> _RECORDS FOR THE EXERCISE_

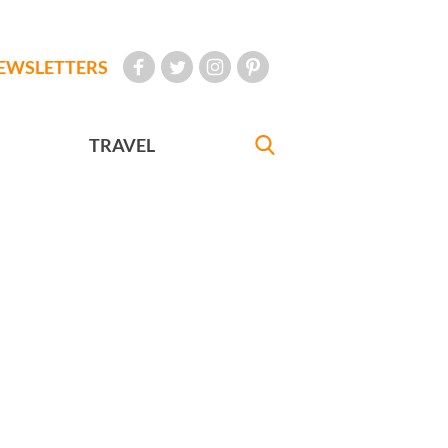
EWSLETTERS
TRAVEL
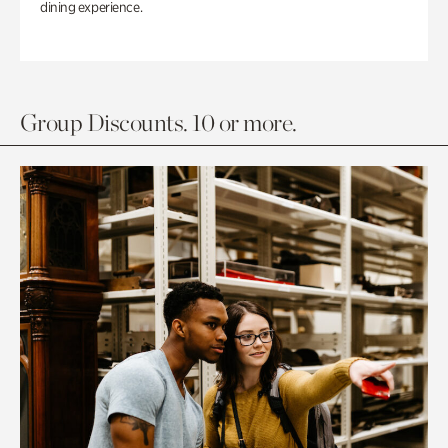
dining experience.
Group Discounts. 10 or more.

* * *

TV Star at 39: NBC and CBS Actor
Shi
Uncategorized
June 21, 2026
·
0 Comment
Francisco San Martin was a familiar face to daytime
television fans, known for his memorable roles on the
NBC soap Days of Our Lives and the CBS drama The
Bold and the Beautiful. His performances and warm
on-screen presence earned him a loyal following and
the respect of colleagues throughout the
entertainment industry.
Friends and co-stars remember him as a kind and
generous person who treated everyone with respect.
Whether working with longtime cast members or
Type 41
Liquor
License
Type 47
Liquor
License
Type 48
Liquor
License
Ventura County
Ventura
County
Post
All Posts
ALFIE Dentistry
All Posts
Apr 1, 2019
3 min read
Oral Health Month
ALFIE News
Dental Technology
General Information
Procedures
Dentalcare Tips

> _HOW TO COMPLETE THIS TASK_
Repeat word for word the lines above that run from the line containing "Apr 1, 2019" through the line containing "Dentalcare Tips", both ends included, and nothing else.

> _YOUR RESPONSE_
Apr 1, 2019
3 min read
Oral Health Month
ALFIE News
Dental Technology
General Information
Procedures
Dentalcare Tips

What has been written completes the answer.